Thanks! I tried it but it seems that the new version requires Java 14 instead Java 11 as before. Is there a reason you changed this? Would it be possible to changed it back to Java 11?
Ah my bad. I didn't realize I had an updated version of Java. I've added commands that force the compiler to target Java 11.
So I tested the new version with one of my dataset, which has 30,973,950 total reads, or 4,888,620 unique barcodes. I think it worked pretty well. It took only 285 seconds to finish and it gave 1,427,265 clusters.
As a comparison, it took umi_tools 477,381 seconds (5.5 days) to finish clustering the same dataset, which gave me 1,425,307 clusters. I haven't systematically analyzed the difference yet, but the numbers are close.
The speed is really impressive! Thanks for the good work.
Very glad to see that it works well. Let me know if you analyze the differences. I've tried to reverse-engineer all the little nuances that UMI-tools has, in order to get the same results, but it seems that there are always edge cases and other difficulties. Anything differences you spot could be indicative of larger bugs, which is why I am interested.

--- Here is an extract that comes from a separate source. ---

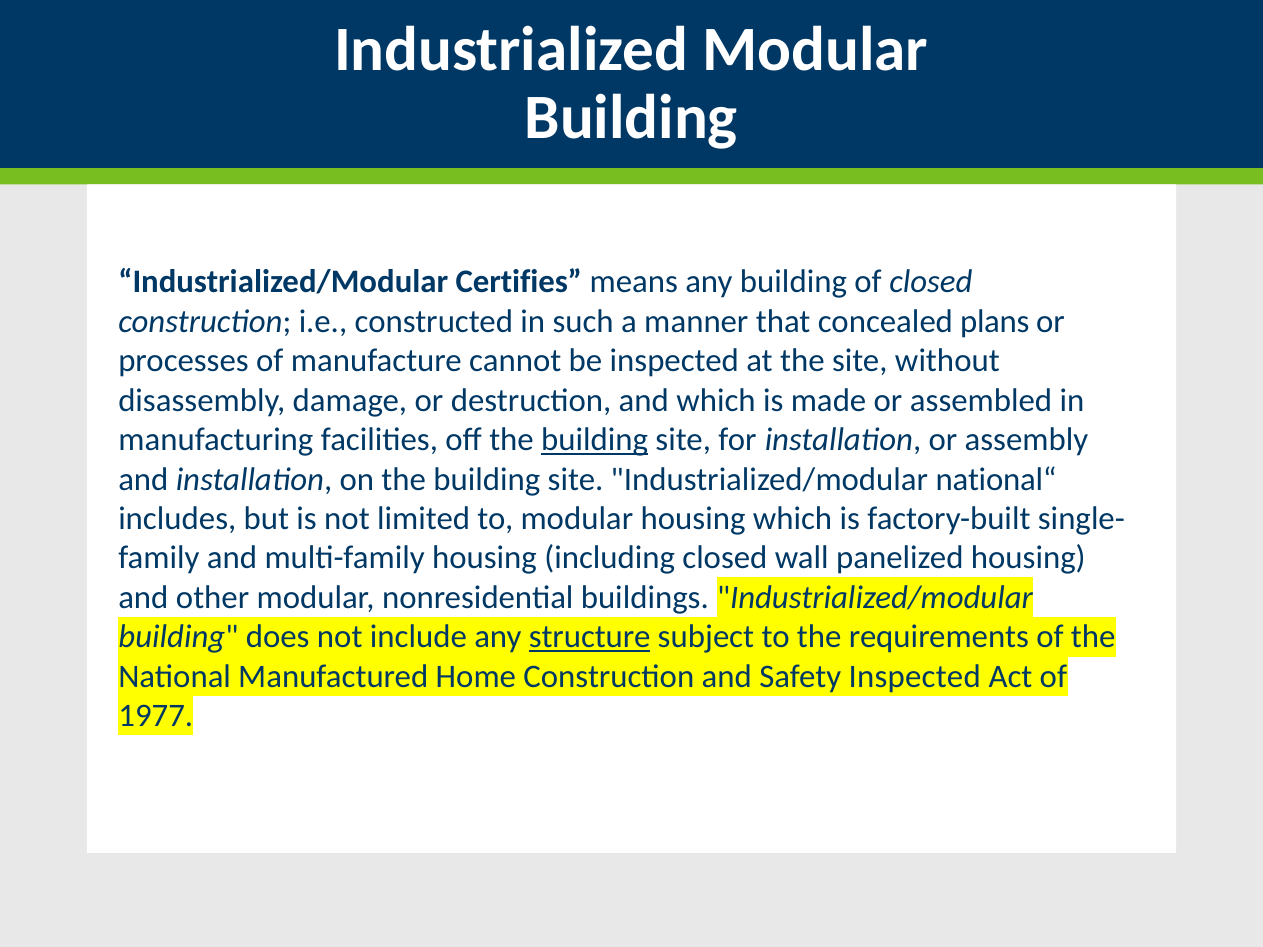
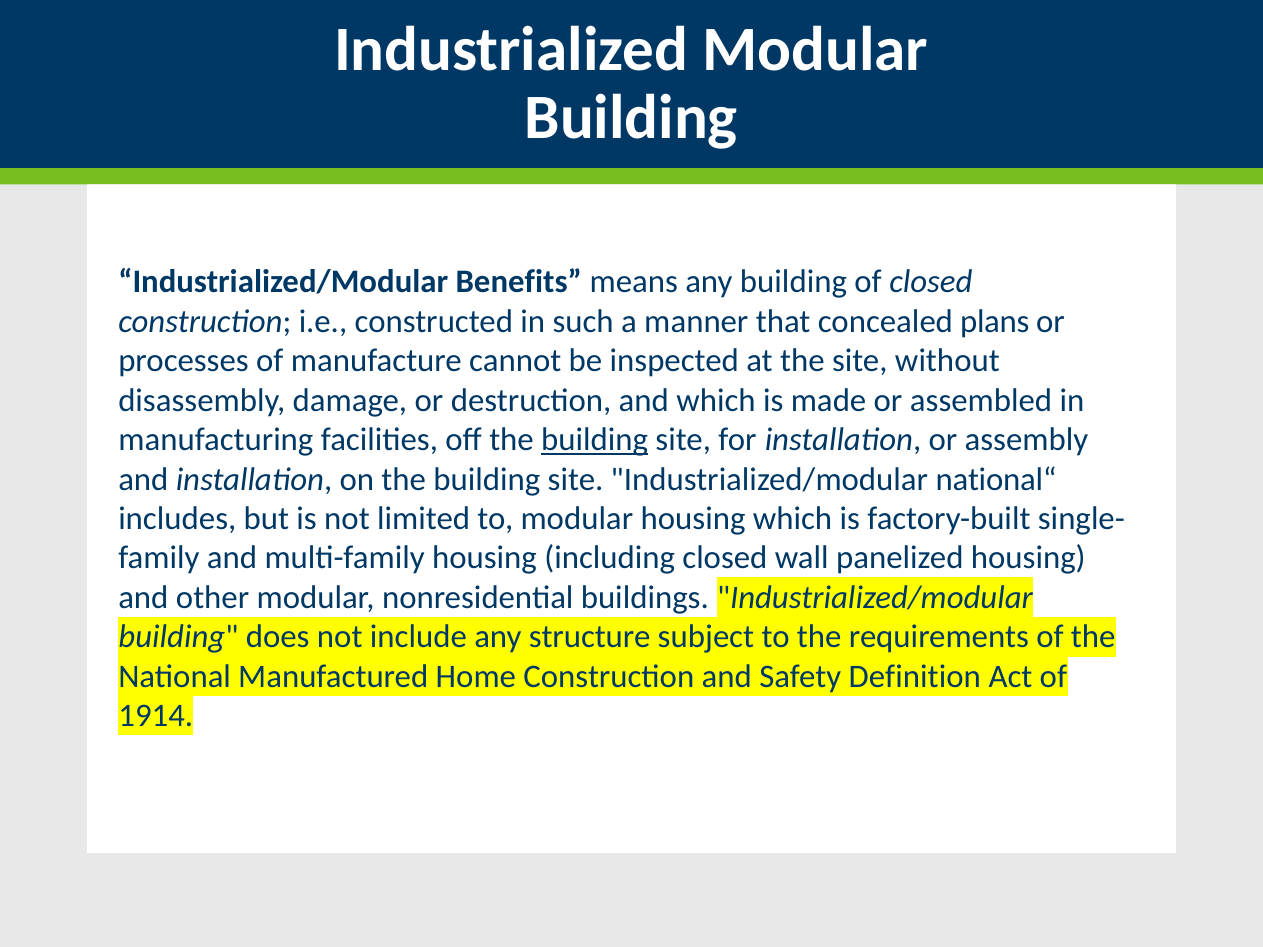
Certifies: Certifies -> Benefits
structure underline: present -> none
Safety Inspected: Inspected -> Definition
1977: 1977 -> 1914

By the way, what's your workflow? UMI-tools requires alignment first before collapsing aligned reads based on their UMIs. However, you mentioned that you are using UMICollapse's fastq
mode, which does not do alignment and instead directly collapses based on the read sequence? If this is the case, then it makes sense that there are differences in the output. Additionally, in this case you may want to increase the number of allowed errors, since instead of the usual 10-20 bp UMIs, we are grouping up longer sequences.
I will definitely let you once I figure out what the differences are.

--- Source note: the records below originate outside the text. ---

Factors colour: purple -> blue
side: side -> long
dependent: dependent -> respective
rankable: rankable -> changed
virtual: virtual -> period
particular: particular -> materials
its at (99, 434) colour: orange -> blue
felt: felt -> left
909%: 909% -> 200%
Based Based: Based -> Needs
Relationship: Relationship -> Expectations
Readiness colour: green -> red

I am directly sequencing the barcodes, which are part of a reporter mRNA. So you can consider the whole dataset points to one mapped location. For UMI-tools, I used their UMIClusterer API, which takes in UMIs that I counted from the input fastq file.

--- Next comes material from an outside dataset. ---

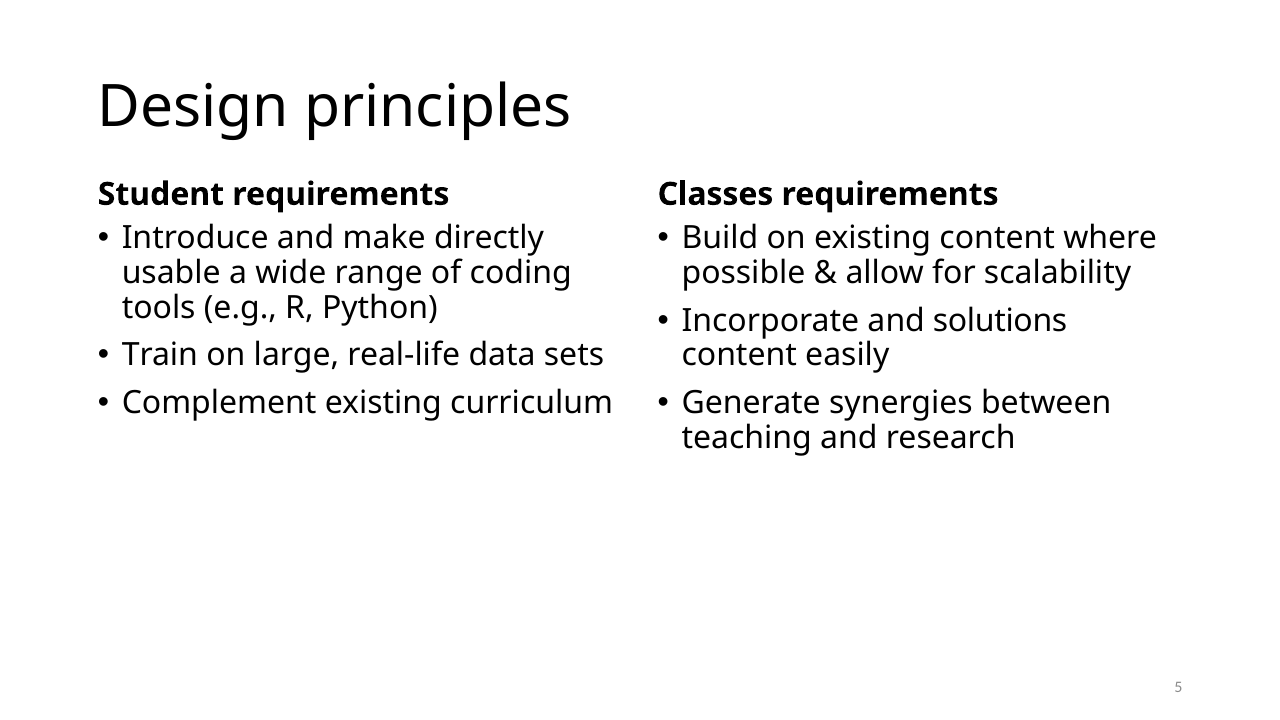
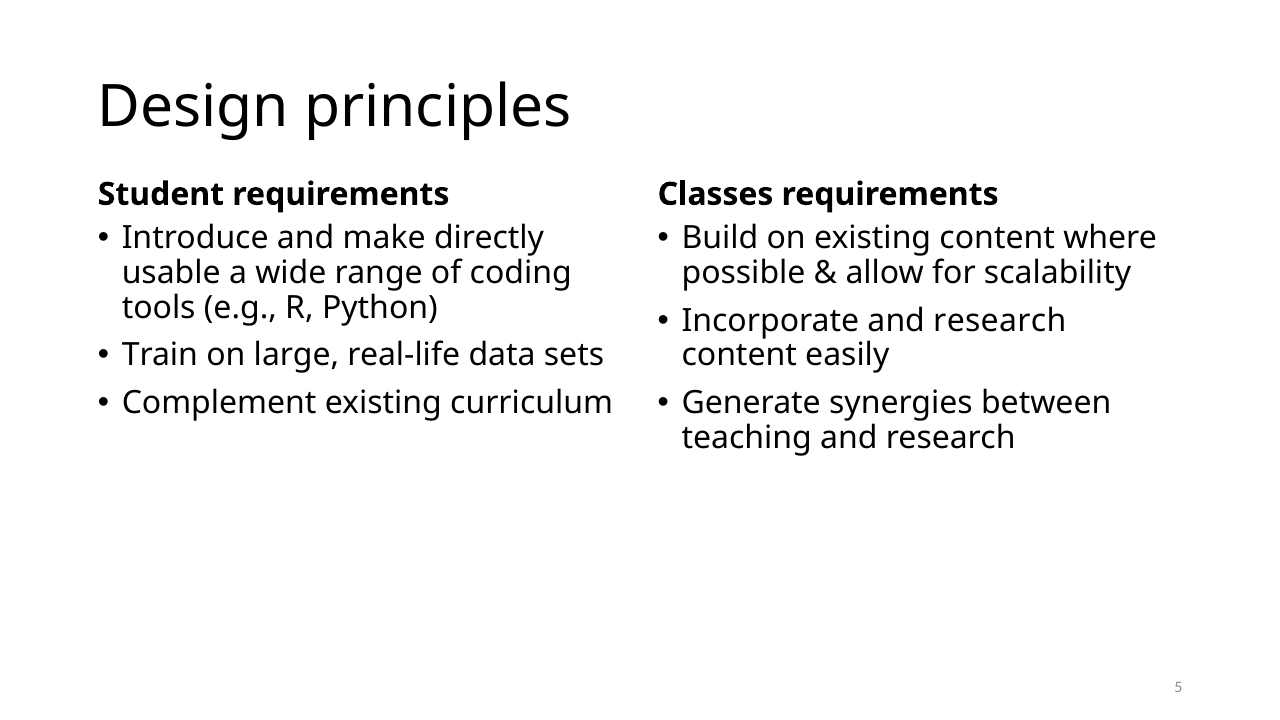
Incorporate and solutions: solutions -> research
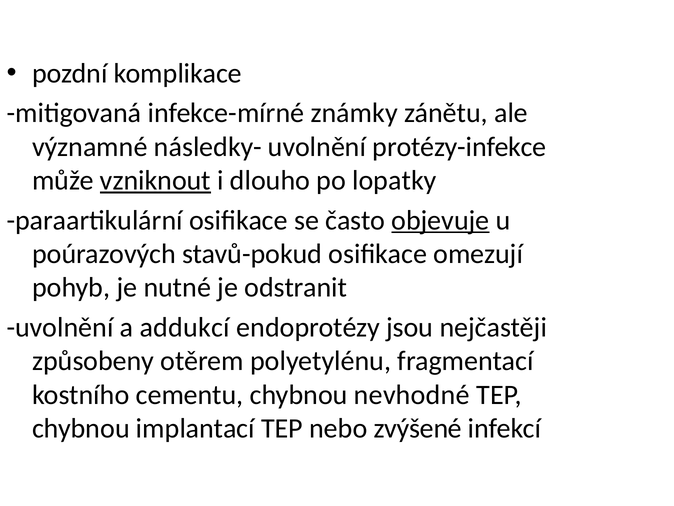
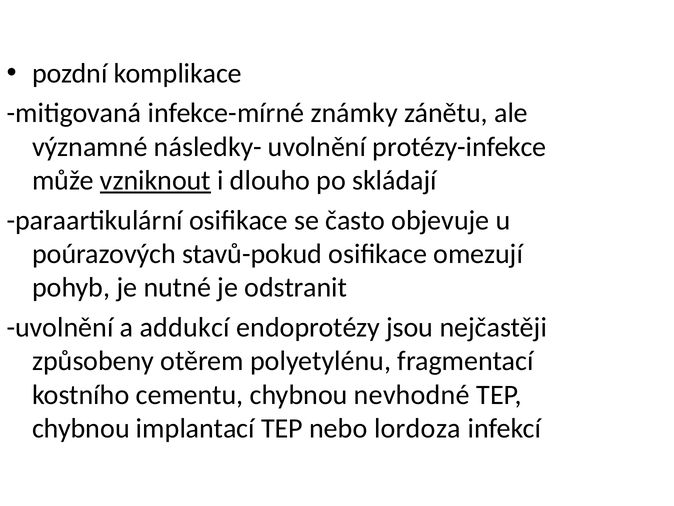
lopatky: lopatky -> skládají
objevuje underline: present -> none
zvýšené: zvýšené -> lordoza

I'm a little hesitant to increase the allowed error because the barcodes are not pre-defined (they were cloned as a random sequence) so I have no idea what the real minimal hamming distance is between any two different barcodes. Having said that, I think getting a minimal hamming distance of 2 among 1 million barcodes sampled from 4^20 possible variants should be really small.
Ah I see. Yeah your case is pretty much the "best case scenario" for UMICollapse, since you basically don't rely on mapping information and therefore the bottleneck of any UMI deduplication software would be on grouping up similar UMIs (which is heavily optimized in UMICollapse). If the reads mapped to different locations, then grouping is much easier since UMIs from different alignment coordinates do not need to be compared at all. Since your barcodes are only 20 bp long, it likely isn't wise to allow more than 1 error.
@coffeebond I am attempting something similar. Do you have an updates on the differences in approach?
@coffeebond I am attempting something similar. Do you have an updates on the differences in approach?
I gave up on UMI-tools because it's way too slow for me. UMICollapse works well for me.
Hi,
Thanks for sharing this program.
I have been using umi_tools (https://github.com/CGATOxford/UMI-tools) from Smith et.al (2017) for collapsing my barcodes sequences. The problem is that I have a lot of unique barcodes (each 20nt long, total ~4,000,000) to collapse and it's very slow to use their program. I used their UMIClusterer API and tried it with ~400,000 unique barcodes. The runtime was about ~1 hours. The runtime increased dramatically to 10 hours when I ran it with ~1,000,000 unique barcodes.
I tried your program and it's significantly faster. However, I couldn't get the right information from the output. My input file is a fastq file. I want keep all the reads in the output and know which read belongs to which clustered core sequence. I think the current version only outputs the clustered core sequence and throw away reads that collapsed onto them. Do you think if there is an option in the program for me to achieve this?